We know that Navajo Nation is no longer an energy leader, which McDonald and Zah built back in the day. Those days are gone. As we look at the last four years under the Nez Administration and the 24th Council we know they came about under a green administration.
Let us start with how many jobs and revenue did the green industry bring to the Navajo people? That answer is straight forward. Zero revenue and about 15 jobs. The 2020 census showed that 9,000 Navajos moved away from the Navajo Nation. The question is, where and why did the Navajo people leave? The answer is the Navajo people left for jobs and economic opportunity in the border towns and cities.
If this data is telling us Navajos the exodus trend, why then is the new tribal administration wanting to follow the same path? Is it because a small group can scream the loudest about no energy or extraction jobs? With over 250,000 Navajos living off the reservation today, how do we slow the exodus of our people down?
The challenge is for the new administration and Council to look forward and move in a direction that benefits the Navajo people. If that means extraction of minerals for good-paying jobs, or other private sector jobs, then that is the direction we should move.
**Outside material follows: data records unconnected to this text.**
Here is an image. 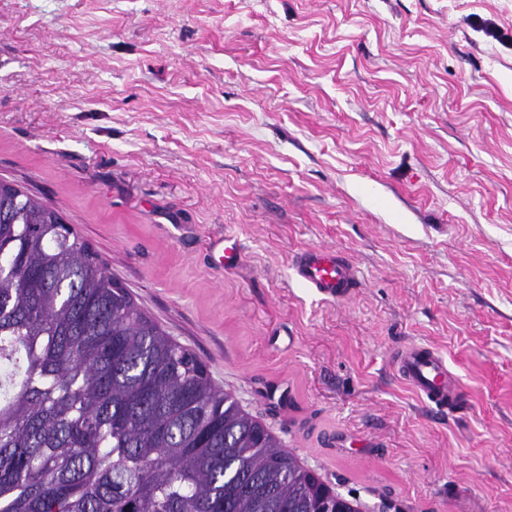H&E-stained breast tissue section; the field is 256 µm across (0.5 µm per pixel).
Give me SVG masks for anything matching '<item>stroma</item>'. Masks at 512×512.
Masks as SVG:
<instances>
[{
  "label": "stroma",
  "instance_id": "obj_1",
  "mask_svg": "<svg viewBox=\"0 0 512 512\" xmlns=\"http://www.w3.org/2000/svg\"><path fill=\"white\" fill-rule=\"evenodd\" d=\"M474 14L512 35V0H0V179L352 503L512 512V44ZM298 279L323 299L344 300L358 280L355 266L337 252H304L294 267ZM395 364L399 376L439 410H452L459 404L448 363L437 352L422 345L402 348Z\"/></svg>",
  "mask_w": 512,
  "mask_h": 512
}]
</instances>
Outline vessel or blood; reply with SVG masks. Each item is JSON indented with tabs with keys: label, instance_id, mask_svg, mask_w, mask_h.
<instances>
[{
	"label": "vessel or blood",
	"instance_id": "obj_1",
	"mask_svg": "<svg viewBox=\"0 0 512 512\" xmlns=\"http://www.w3.org/2000/svg\"><path fill=\"white\" fill-rule=\"evenodd\" d=\"M298 279L324 299L344 300L355 285V266L340 254L314 249L304 252L294 267ZM395 364L399 376L439 410L457 407L456 387L445 359L421 345L402 348Z\"/></svg>",
	"mask_w": 512,
	"mask_h": 512
}]
</instances>
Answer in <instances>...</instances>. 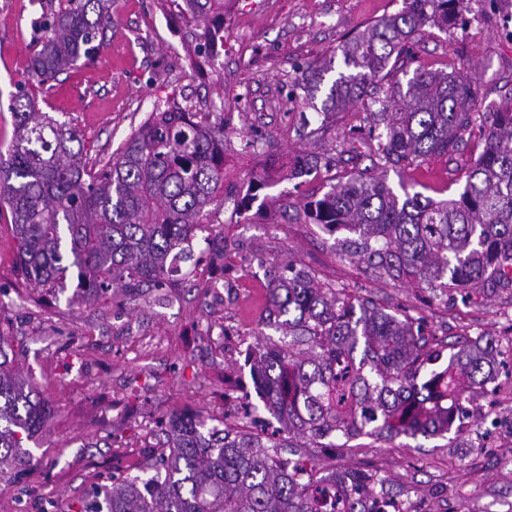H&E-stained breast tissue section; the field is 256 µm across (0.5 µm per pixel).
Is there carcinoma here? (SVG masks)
<instances>
[{
	"instance_id": "obj_1",
	"label": "carcinoma",
	"mask_w": 512,
	"mask_h": 512,
	"mask_svg": "<svg viewBox=\"0 0 512 512\" xmlns=\"http://www.w3.org/2000/svg\"><path fill=\"white\" fill-rule=\"evenodd\" d=\"M468 0H404L403 9L345 38L343 71L320 112L362 104L377 153L391 166L448 156L478 126L484 148L459 197L435 201L386 178L356 171L307 204L312 223L346 231L344 255L357 256L381 278L405 280L436 297L457 288L512 290V104L473 111L471 84L454 73L415 71L385 91L379 82L406 40L426 26L463 19ZM112 0H58L34 21L38 33L28 71L43 95L53 81L92 57V43L110 19ZM197 24L198 39H224V0H171ZM333 61L310 65L294 100L314 98ZM76 131L41 111L28 96L16 113L8 158L0 156V212L8 210L17 241L16 271L50 295L77 289L88 301L120 289L130 297L160 288L177 263L192 259L195 232L209 230L208 207L228 193L246 208L273 179L266 174L224 190V119L177 107L140 125L117 157L99 168L71 144ZM263 324L286 340L250 348L264 409L281 428L262 437L244 427L208 426L172 412L164 438L149 447L142 475H109L81 501L80 512H379L382 497L401 493L358 469L339 472L346 499L320 486L315 462L283 455L294 448L347 447L362 435L433 436L451 419L470 415L455 375L434 369L454 348L367 298L318 280L303 266L275 271ZM0 335V479L34 467L22 446L51 417L36 390L18 376ZM495 342L478 338L450 354L449 365L484 387ZM342 439L336 445L327 439Z\"/></svg>"
}]
</instances>
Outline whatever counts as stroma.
I'll list each match as a JSON object with an SVG mask.
<instances>
[{"label": "stroma", "mask_w": 512, "mask_h": 512, "mask_svg": "<svg viewBox=\"0 0 512 512\" xmlns=\"http://www.w3.org/2000/svg\"><path fill=\"white\" fill-rule=\"evenodd\" d=\"M0 0V152L14 135L16 96L28 82L31 21L51 0ZM403 0H224V41L195 52L194 23L169 0H112V20L88 61L60 75L38 105L74 126L83 158L107 159L157 107L178 105L224 115V185L274 171L249 210L232 201L212 208L219 253L205 233L193 258L164 288L136 298L114 293L87 302L68 282L58 300L42 298L15 274L17 244L0 220V334L16 354L15 370L33 380L52 418L25 446L38 464L0 481V512H78L84 494L112 473L136 476L156 421L173 411L241 423L235 411L252 390L247 347L281 335L261 329L271 266L290 262L350 294L371 296L400 314L423 319L435 336L504 335L512 294L458 292L440 300L416 285L376 277L347 259L336 236L311 224L306 202L354 168L377 170L362 108L319 115L292 102L295 83L312 62L335 52L344 37L397 13ZM482 23L416 33L384 85L415 70L456 73L471 82L475 109L512 103V0H473ZM451 156H433L401 170L405 182L434 200L458 197L465 173L484 148L479 131ZM318 155L319 173L293 177L299 156ZM500 427L392 439L360 436L350 448H314L321 474L366 468L403 489L420 512H512V400L496 408Z\"/></svg>", "instance_id": "35a3bbf8"}]
</instances>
The Biden Administration wants green jobs and wants all tribes to follow like good little Indians. The issue is Navajo Nation has been a fossil fuel tribe for decades and has provided for itself well from that industry. The tribe became a big voice because of its energy and carried a big stick as an energy giant. Now what if we are not an energy giant? Do we continue begging the federal government for more federal dollars and remain in poverty? The Navajo voters this last election clearly don’t support continued government dependency.
Today the Navajo Nation pays SRP $2 million dollars a year for 10 years for transmission rights of which Navajo has not moved any green power. The Nez Administration said investors and the tribe would build four solar farms and use those transmission lines. None of the solar farms have proven to be feasible to build to date. Will the Nygren Administration follow this path?
Many of these energy issues today must be dealt with by the Nygren/Montoya Administration and new Council. We must deal with it today if we are going to bring people back to Navajo Nation with good-paying jobs. Remember, this does not mean low-paying government jobs in Window Rock. Nor does it mean fast food, gas station and convenience store jobs.
And finally, we know that half of Buu’s appointees come from the green movement. Will those appointees continue to force the Buu administration to bow to Biden’s green movement, which in the last four years has brought no benefit to the Navajo people. I hope we as Navajos will think hard about our future and implement a plan to bring our people to Navajo Nation. For that to happen you need good-paying private sector jobs and housing to start.